2. BHA Interrogatories
The Court will permit Plaintiffs to serve Interrogatories 1-3 and 5-7 on BHA Doc. 24-1). Regarding Interrogatory 2, “Company” shall refer to employees of Van Tuyl Group dba BHA but will not include employees of the Car Dealerships who allegedly called the Plaintiffs. The Court further finds that Interrogatory 4 is overbroad.
Interrogatory 4 states:
If you contend that the Plaintiffs provided consent to receive solicitation telephone calls, state all facts in support of that contention and identify the date(s) on which and the means by which you contend consent was obtained.
(Doc. 24-1 at 9.) This Interrogatory is premature and unrelated to whether Defendant directed or encouraged the Car Dealerships to engage in telemarketing.
3. BHA Requests for Production
The Court will allow Plaintiffs to serve Requests 1-3 and 6-11. However, Requests 4-5 and 12 are overbroad and outside of the scope of jurisdictional discovery. Request 4 states:
All documents relating to the failure, alleged failure, or possible failure by any automobile dealership(s) that contacted the Plaintiffs to comply with any agreements, contracts, statements of work, policies or other instruction(s) related to telemarketing.
(Doc. 24-1 at 10.) This Request does not seek evidence to support allegations regarding Defendant's direction or encouragement of the Car Dealerships' telemarketing campaign. Plaintiffs chose not to sue the Car Dealerships and may not use jurisdictional discovery to obtain such information.
Request 5 asks for:
All documents relating to complaints concerning telemarketing, including, but not limited to, lists or databases containing complaints and metadata about them, and information identifying the complainants. This request includes any complaints to you by mail, email, live call, IVR, SMS, web form, social media, FCC, FTC, CFPB, state attorney general, BBB or any other source.
(Doc. 24-1 at 10.) Again, this request is not tailored the relevant issue of whether Defendant influenced or otherwise played a role in the Car Dealerships' alleged telemarketing.
Finally, Request 12 seeks:
All documents related to policies for compliance with the TCPA or the FCC's regulations thereunder and all documents necessary to construct a timeline of when each policy was in force.”

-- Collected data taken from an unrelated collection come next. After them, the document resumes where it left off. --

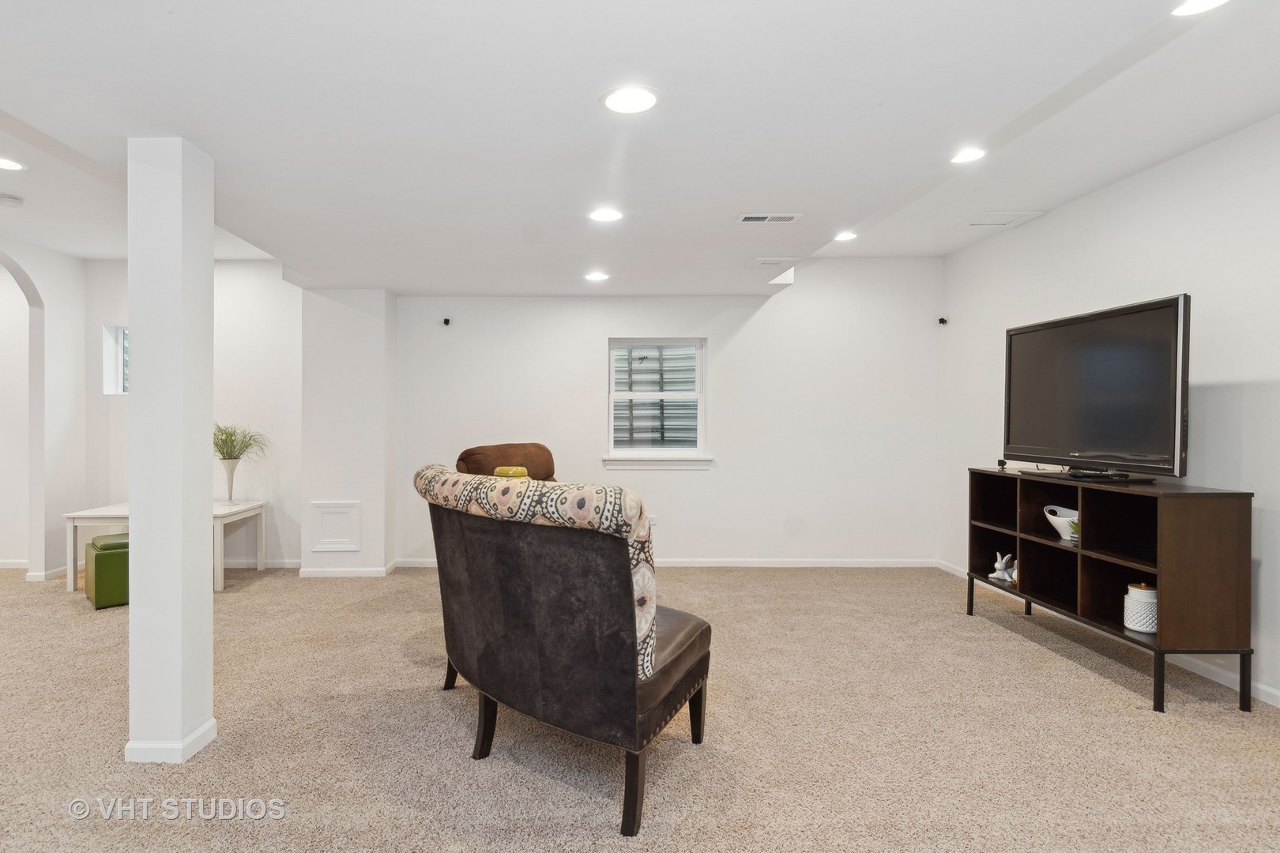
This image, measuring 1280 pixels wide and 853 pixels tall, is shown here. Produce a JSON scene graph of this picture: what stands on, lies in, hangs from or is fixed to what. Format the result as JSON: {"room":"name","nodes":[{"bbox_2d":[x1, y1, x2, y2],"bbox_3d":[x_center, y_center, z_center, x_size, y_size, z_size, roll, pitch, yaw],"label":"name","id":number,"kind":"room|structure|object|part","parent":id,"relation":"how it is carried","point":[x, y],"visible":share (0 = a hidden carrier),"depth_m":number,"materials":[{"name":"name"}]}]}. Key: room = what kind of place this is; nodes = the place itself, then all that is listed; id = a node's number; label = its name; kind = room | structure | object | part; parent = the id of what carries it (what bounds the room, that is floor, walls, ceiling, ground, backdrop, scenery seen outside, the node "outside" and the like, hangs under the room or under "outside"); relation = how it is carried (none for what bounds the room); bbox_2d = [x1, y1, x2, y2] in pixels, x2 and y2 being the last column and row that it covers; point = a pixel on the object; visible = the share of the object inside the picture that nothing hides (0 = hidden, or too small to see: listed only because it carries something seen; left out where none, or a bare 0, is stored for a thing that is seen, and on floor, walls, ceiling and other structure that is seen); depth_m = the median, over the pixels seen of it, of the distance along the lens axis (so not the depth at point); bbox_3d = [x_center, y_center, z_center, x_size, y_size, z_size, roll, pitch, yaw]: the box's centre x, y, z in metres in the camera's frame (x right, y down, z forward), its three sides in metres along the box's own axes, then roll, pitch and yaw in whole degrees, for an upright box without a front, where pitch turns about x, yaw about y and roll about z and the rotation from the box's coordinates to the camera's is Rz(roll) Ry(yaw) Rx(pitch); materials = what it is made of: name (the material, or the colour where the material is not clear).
{"room":"basement","nodes":[
{"label":"basement","id":0,"kind":"room"},
{"bbox_2d":[0,231,87,580],"bbox_3d":[-4.632,-0.108,3.181,0.159,2.781,5.138,0,0,0],"label":"left wall","id":1,"kind":"structure","parent":0,"point":[31,265],"depth_m":5.31,"materials":[{"name":"white paint"}]},
{"bbox_2d":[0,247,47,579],"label":"archway","id":2,"kind":"object","parent":1,"relation":"in","point":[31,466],"visible":0.9,"materials":[{"name":"white paint"}]},
{"bbox_2d":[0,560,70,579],"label":"baseboard","id":3,"kind":"structure","parent":1,"relation":"attached to","point":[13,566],"depth_m":5.49,"materials":[{"name":"white paint"}]},
{"bbox_2d":[82,259,300,569],"bbox_3d":[-3.696,-0.109,5.719,2.239,2.729,0.181,0,0,0],"label":"alcove wall","id":4,"kind":"structure","parent":0,"point":[266,274],"depth_m":5.66,"materials":[{"name":"white paint"}]},
{"bbox_2d":[102,325,129,394],"bbox_3d":[-4.034,-0.581,5.684,0.705,0.644,0.118,0,0,0],"label":"window","id":5,"kind":"structure","parent":4,"relation":"in","point":[108,377],"depth_m":5.68,"materials":[{"name":"white glass"}]},
{"bbox_2d":[223,558,301,569],"bbox_3d":[-3.616,1.220,5.706,2.378,0.091,0.019,0,0,0],"label":"baseboard","id":6,"kind":"structure","parent":4,"relation":"attached to","point":[229,566],"depth_m":5.71,"materials":[{"name":"white paint"}]},
{"bbox_2d":[298,288,396,577],"bbox_3d":[-2.182,0.026,5.605,0.755,2.472,0.594,0,0,0],"label":"wall column","id":7,"kind":"structure","parent":0,"point":[371,386],"depth_m":5.39,"materials":[{"name":"white paint"}]},
{"bbox_2d":[309,500,361,551],"bbox_3d":[-2.189,0.817,5.285,0.389,0.417,0.027,0,0,0],"label":"access panel","id":8,"kind":"object","parent":7,"relation":"attached to","point":[329,508],"visible":0.99,"depth_m":5.28,"materials":[{"name":"white paint"}]},
{"bbox_2d":[297,560,396,578],"bbox_3d":[-2.138,1.216,5.404,0.784,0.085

It proceeds to request information on a number of specific policies such as “when and how calls would be placed (e.g., the vendor, equipment, computer system, or other program, etc.). (Doc. 24-1 at 12.) Although related to the case's merits, this request is tangential to Defendant's relationship with the Car Dealerships and thus overbroad.
4. Subpoena to Car Wars
The Court will not allow Plaintiffs to subpoena third party Car Wars. Including Car Wars impermissibly broadens the scope of the jurisdictional discovery. Plaintiffs can obtain any relevant Car Wars information through Defendant or the third-party Car Dealerships.
5. Car Dealerships Requests for Production
The Court will permit Plaintiffs to serve Requests 2-4 and 6-8 on the third-party Car Dealerships. However, Requests 1 and 5 are overbroad. Request 1 seeks, “All documents related to Plaintiffs.” Again, Plaintiffs chose not to include the Car Dealerships as Defendants. Requesting all information related to Plaintiffs from them is inappropriate where the limited purpose of jurisdictional discovery is to glean more information on the Car Dealerships' relationship with Defendant.

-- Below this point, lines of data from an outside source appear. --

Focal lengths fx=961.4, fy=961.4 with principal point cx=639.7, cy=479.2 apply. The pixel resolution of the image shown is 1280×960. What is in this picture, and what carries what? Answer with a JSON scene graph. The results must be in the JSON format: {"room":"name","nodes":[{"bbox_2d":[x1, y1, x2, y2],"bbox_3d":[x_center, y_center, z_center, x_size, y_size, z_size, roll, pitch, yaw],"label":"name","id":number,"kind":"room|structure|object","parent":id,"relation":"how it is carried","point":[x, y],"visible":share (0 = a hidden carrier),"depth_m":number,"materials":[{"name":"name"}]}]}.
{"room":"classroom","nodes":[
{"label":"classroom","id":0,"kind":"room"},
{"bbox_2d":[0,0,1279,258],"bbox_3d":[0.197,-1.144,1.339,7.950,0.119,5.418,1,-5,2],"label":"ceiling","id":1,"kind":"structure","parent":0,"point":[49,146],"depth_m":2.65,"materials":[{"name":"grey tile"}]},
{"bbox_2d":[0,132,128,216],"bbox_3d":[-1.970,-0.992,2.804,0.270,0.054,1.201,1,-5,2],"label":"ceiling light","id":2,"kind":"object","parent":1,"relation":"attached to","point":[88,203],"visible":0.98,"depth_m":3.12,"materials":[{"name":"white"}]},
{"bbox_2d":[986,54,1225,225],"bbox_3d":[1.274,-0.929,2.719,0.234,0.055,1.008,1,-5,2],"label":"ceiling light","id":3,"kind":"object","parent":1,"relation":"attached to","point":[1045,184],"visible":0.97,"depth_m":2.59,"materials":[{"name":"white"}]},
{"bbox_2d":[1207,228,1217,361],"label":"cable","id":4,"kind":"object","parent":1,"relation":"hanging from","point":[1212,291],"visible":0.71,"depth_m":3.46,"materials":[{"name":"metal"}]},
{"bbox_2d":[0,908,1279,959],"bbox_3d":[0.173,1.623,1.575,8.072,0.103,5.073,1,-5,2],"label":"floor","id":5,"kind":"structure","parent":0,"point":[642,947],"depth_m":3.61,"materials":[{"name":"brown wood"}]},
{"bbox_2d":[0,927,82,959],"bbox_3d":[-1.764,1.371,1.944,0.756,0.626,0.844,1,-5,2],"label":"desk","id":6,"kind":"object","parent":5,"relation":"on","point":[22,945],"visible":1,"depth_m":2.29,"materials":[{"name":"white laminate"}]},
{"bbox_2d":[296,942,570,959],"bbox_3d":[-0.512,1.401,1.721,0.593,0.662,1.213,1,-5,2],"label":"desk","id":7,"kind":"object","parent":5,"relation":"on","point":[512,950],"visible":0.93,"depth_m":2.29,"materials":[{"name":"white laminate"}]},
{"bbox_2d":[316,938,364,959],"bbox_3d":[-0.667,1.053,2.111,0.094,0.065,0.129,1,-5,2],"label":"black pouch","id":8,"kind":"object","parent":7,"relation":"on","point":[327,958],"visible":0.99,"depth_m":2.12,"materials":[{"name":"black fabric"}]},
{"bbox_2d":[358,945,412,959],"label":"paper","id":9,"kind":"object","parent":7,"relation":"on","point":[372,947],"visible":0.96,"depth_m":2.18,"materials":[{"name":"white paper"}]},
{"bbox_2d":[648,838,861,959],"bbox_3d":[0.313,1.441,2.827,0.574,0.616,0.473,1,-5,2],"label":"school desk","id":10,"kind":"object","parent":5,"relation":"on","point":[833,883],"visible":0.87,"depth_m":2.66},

Request 5 asks for, “…all documents relating to complaints or do-not-call requests concerning telemarketing, including, but not limited to, Van Tuyl's knowledge of the complaints.” This request is overbroad. Instead, Plaintiffs may request “all documents relating to Van Tuyl's knowledge of complaints or do-not-call requests concerning telemarketing.”
IT IS THEREFORE ORDERED denying Defendant's Motion to Dismiss (Doc. 23) without prejudice.

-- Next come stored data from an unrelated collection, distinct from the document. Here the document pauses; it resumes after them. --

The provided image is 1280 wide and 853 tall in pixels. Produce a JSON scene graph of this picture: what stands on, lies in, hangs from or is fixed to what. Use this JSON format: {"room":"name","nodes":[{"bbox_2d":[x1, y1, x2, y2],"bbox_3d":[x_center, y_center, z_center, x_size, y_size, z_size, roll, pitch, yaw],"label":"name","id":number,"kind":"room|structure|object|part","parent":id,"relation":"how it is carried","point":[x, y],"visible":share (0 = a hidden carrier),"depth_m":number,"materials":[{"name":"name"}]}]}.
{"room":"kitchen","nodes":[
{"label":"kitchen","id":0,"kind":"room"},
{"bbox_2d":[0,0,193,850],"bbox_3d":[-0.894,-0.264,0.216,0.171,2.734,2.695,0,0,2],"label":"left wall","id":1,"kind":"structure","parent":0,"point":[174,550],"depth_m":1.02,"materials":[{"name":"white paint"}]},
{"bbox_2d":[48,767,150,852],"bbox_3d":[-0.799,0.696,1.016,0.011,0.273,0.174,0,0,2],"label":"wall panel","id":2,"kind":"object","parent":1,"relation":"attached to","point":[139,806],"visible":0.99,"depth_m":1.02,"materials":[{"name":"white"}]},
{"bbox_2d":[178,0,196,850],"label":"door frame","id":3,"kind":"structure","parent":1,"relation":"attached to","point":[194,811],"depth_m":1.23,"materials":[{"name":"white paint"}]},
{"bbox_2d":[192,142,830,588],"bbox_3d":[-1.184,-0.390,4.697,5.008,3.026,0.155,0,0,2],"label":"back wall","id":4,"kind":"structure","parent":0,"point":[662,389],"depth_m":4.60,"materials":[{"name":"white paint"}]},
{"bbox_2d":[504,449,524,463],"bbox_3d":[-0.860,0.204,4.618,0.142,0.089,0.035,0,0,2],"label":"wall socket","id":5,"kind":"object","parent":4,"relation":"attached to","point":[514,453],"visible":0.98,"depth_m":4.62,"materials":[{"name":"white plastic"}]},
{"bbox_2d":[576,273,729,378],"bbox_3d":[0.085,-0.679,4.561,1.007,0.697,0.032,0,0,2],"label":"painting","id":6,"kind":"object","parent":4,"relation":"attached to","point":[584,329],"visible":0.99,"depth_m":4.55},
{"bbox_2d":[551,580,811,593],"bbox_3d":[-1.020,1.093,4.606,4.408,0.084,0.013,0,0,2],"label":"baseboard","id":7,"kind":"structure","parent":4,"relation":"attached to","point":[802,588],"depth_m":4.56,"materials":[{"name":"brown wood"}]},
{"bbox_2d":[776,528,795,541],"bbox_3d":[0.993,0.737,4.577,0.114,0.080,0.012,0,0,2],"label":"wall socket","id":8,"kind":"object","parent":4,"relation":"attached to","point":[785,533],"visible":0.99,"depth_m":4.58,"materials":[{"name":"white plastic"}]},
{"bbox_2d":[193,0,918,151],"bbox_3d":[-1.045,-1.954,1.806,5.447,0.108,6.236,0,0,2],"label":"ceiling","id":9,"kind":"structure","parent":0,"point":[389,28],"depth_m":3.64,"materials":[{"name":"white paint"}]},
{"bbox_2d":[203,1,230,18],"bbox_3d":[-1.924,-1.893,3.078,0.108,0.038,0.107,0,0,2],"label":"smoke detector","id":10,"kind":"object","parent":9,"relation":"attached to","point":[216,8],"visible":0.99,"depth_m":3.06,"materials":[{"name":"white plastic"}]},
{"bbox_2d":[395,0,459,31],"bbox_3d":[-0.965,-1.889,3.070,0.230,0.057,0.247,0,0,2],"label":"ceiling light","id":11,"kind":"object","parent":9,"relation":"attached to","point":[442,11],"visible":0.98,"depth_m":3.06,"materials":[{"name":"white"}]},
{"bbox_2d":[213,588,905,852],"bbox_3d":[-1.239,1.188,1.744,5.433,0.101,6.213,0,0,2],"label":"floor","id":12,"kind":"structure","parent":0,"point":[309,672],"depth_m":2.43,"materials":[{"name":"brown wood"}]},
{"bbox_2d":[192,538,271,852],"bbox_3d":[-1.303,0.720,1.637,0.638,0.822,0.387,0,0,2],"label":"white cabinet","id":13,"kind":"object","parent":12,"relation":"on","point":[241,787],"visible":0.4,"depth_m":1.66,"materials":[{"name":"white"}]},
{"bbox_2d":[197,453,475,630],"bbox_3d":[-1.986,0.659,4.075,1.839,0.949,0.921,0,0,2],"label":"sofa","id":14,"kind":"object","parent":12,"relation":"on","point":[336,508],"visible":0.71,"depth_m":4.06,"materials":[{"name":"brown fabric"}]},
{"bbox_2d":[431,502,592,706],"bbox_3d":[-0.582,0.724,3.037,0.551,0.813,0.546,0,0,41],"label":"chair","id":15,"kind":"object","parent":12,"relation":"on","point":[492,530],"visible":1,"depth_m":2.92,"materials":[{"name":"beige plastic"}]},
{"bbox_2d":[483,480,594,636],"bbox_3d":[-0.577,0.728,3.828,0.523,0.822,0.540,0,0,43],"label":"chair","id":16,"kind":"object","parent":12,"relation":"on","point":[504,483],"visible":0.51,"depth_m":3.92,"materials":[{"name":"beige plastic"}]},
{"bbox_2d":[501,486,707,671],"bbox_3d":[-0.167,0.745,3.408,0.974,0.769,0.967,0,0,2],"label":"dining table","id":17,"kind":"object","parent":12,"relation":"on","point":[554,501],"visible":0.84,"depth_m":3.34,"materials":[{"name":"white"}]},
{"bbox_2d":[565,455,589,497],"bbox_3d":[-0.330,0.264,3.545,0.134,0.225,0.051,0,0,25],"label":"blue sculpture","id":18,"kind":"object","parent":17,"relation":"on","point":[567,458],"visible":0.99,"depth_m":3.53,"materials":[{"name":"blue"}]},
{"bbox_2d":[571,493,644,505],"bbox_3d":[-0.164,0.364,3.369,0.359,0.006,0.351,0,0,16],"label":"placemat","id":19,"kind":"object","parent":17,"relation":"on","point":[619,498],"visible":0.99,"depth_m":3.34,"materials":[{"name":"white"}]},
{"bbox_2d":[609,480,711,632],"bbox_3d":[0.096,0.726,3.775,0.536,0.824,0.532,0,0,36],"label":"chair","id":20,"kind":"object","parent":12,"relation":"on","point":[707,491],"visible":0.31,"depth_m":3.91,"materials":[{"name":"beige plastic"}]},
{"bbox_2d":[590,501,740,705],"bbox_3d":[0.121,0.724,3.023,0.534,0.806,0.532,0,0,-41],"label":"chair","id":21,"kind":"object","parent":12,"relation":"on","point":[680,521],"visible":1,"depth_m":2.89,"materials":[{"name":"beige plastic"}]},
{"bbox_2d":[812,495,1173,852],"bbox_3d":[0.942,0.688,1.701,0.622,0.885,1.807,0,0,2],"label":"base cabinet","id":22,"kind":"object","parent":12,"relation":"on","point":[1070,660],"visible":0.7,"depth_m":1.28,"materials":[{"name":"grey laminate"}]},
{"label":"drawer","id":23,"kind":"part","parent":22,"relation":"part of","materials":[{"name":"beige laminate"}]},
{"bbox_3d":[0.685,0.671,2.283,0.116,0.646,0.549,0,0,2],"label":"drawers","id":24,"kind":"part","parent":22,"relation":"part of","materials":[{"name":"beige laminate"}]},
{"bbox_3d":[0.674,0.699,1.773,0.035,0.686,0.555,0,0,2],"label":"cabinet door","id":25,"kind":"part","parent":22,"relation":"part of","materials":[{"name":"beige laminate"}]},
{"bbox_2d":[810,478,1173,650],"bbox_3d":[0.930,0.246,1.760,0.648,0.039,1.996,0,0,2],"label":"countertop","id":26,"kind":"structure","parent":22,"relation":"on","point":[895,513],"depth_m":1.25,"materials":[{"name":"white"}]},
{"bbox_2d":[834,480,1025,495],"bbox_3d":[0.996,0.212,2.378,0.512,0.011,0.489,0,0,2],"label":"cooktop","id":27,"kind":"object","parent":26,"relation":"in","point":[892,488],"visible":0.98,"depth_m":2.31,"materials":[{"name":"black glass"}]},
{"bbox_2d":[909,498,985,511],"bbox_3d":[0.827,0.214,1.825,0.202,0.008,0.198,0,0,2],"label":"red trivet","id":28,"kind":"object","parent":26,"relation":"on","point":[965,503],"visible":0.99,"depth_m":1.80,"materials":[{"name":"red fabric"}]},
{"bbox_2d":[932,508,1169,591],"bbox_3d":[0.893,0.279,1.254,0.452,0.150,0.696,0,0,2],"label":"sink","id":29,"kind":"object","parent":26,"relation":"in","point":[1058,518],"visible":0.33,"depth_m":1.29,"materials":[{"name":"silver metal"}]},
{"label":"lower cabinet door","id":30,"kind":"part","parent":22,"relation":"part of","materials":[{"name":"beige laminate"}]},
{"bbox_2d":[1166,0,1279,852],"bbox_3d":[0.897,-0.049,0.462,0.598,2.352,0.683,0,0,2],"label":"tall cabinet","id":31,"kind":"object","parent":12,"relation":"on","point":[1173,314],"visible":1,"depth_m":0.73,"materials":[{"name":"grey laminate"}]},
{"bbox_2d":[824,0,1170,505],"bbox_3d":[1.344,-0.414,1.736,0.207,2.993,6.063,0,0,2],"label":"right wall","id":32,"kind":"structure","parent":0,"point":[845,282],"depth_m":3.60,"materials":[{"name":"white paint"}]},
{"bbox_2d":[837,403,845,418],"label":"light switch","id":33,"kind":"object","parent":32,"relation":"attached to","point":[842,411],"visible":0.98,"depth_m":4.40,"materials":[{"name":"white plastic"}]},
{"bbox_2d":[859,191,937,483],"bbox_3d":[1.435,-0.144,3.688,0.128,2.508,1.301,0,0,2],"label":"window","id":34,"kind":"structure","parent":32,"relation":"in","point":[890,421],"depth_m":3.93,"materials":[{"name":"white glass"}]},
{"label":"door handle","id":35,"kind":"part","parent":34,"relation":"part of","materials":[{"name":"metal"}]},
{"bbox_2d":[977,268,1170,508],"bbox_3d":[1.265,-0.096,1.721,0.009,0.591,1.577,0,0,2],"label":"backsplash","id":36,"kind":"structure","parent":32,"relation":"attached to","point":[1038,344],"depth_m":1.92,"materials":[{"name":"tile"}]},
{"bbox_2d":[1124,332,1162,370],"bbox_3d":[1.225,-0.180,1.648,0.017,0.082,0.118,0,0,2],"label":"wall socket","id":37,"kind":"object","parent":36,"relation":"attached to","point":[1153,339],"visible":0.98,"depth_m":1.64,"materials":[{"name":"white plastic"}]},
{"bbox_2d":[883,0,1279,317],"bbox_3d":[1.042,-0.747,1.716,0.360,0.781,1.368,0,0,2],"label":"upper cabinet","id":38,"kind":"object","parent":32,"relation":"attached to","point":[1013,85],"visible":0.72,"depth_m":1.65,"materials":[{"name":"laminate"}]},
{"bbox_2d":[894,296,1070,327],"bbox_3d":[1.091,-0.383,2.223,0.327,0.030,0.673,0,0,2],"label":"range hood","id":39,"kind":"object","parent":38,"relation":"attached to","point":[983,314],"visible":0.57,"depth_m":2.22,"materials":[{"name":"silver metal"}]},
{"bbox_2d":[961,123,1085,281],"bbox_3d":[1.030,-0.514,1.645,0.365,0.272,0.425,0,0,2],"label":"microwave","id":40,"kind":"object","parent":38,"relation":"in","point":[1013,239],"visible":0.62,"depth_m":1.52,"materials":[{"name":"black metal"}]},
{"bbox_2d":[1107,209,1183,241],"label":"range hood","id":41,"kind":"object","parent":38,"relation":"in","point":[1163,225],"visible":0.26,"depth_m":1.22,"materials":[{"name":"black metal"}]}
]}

IT IS FURTHER ORDERED that Plaintiffs shall conduct limited discovery in accordance with this Order. Discovery shall be completed by December 22, 2021. Within 30 days of the close of jurisdictional discovery, Defendant may file another motion to dismiss, which shall address the issue of whether Plaintiffs have proffered sufficient evidence to create an issue of material fact as to Defendant's vicarious liability under the TCPA. Plaintiffs may file a response with the benefit of the focused jurisdictional discovery and Defendant may file a reply in accordance with LRCiv 56.1(d).